Nory's Great Chicken Milanesa
Spent most of last week in Dallas, where I only had to eat once to match my needed calories for the week by gorging on a chicken-fried steak (my Facebook status update after the momentous event: "Gustavo Arellano ate chicken-fried steak in Dallas yesterday. Mmm...breaded-beef-smothered-in-gravy-on-top-of-mashed-potatoes-with-creamed-corn bliss..."). I hadn't had breaded meat so exquisite since the last time I visited Paul's Coffee Shop in Fountain Valley for their chicken-fried chicken...and then I visited Nory's in Anaheim again to eat their chicken a la milanesa.
Nory's is a much-written standard in these pages, it's three outposts (in Anaheim, Stanton, and Lake Forest) lords over the county's Peruvian food scene. I still prefer Picanteria Ariquepena El Misti for my Incan needs, but I stopped by the Nory's branch in Anaheim because I craved breaded meat.
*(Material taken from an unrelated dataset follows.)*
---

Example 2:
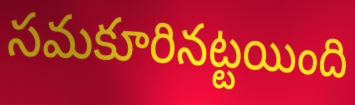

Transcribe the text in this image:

సమకూరినట్టయింది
Their chicken milanesa was as epic as any Texan chicken-fried steak, but in a different scope: while the chicken-fried steak I had was huge and thick, Nory's version was pounded to the thinness of a magazine, which meant the cutlet spread to the size of--I kid you not--a Frisbee. The milanesa's crust shone like fried chicken but tasted like milk instead of lard; the poor bird, meanwhile, still retained good flavor but just couldn't compete with the breaded exterior's greatness. Wash it down with chicha morada. Repeat. Peruvian chicken milanesa ain't no chicken-fried steak, but at least Peru didn't inflict Dubya on us.